In 2008, a majority of the Fort Worth Diocese voted to leave The Episcopal Church over the increasingly progressive theological views of the denomination, especially the ordination of the denomination’s first openly gay bishop, the Rev. Gene Robinson.

Litigation over who rightfully owned the property and trademarks of the diocese ensued, with The Episcopal Church arguing that it rightfully held the properties and assets via the Dennis Canon, a measure labeling all church properties as being held in trust for the benefit of the national denomination.

In April 2018, the Fort Worth Court of Appeals ruled in favor of the national denomination, concluding that state law did not guarantee that the diocese could take their property with them when leaving the denomination.

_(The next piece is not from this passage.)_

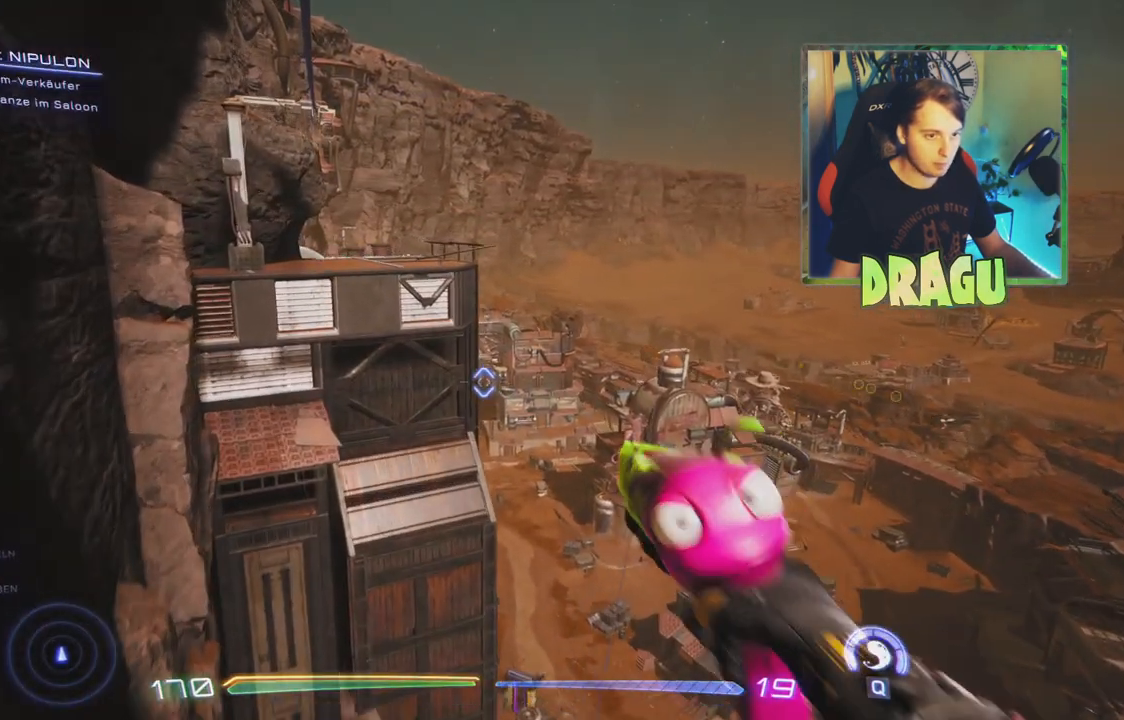
{"keys": [], "mouse": [], "events": []}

“Individual members of a parish may decide to worship elsewhere; a majority of individual members of a parish or diocese may decide to do so. But when they leave, they are no longer ‘Episcopalians’ as identified by TEC; they become something else. And that something else is not entitled to retain property,” stated the appeals court ruling.

In May 2020, however, the Texas Supreme Court ruled against the national denomination, arguing that the Dennis Canon did not apply to the breakaway diocese, given internal developments.

Justice Eva Guzman authored the opinion of the court, concluding that changes made to the Diocese’s Constitution and Canons in 1989 prevented the Dennis Canon from being applied.

“While it is true, as TEC says, that the diocese’s organizational documents prohibited the adoption of canons inconsistent with the national church’s constitution and canons, revocation is not inconsistent with a revocable trust,” wrote Guzman.

“Moreover, in the twenty years between revocation and eruption of a dispute over the property, TEC lodged no objection to the amended canon and does not now contend the 1989 amendment is invalid for any other reason than purported ‘inconsistency.’”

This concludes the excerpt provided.